Sometimes I get depressed that my son is too young to understand how hot his babysitter is.
There are the 2 BIGGEST tools by me-- at our table. I hate them. But they're not ugly and I may make out with them later. And hate myself. Definitely hate myself.
He fell asleep and they duct taped him to the floor. He's pissed.
I'm standing in the shower drinking with the light off and a candle lit, listening to Amy Winehouse. Be proud.
I thought she was being abused so tried to go in at the sympathy angle, but the bruises were from pole dancing. I went in at all angles.
The slot machines are wishing me happy birthday.
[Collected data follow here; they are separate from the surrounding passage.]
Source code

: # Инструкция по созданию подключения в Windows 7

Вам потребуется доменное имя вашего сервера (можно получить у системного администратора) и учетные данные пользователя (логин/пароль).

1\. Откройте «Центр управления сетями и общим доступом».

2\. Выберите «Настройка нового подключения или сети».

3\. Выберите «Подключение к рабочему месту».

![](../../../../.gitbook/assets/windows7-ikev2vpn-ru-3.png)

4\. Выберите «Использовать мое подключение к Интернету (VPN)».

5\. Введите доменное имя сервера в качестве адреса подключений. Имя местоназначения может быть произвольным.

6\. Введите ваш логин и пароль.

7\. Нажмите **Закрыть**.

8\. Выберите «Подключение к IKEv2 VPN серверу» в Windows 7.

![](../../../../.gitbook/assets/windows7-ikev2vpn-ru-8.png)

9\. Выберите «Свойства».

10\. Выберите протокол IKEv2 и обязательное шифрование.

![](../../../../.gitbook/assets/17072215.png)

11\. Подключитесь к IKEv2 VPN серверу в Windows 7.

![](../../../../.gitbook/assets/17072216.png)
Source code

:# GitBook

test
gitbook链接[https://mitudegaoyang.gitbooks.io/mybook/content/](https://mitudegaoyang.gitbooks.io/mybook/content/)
Mission success.
He told me he wanted to show me something beautiful, then just started peeing off the bridge into oncoming traffic
I didn't pay for a single drink 'help me I'm poor' was my drink pickup line. it totally worked.
Going to the beach. Greeting Sandy with a blunt. Wish us luck!
This is how baked we were last night. Our drinking game: We stare at each other; first one to laugh drinks.
So I put a beer on your bed and jumped on th3 other side of the bed like in the commercials. You my good sir, owe me a budweiser that your bed drank.
Is it frowned upon to puke at Keeneland while you're betting on horses or is it just whatev
Just got high and apologized to my vagina for getting chlamydia
Is there a tactful way to ask "how are your balls?" Or do I just ask point blank
I just peed on myself the semester has officially began.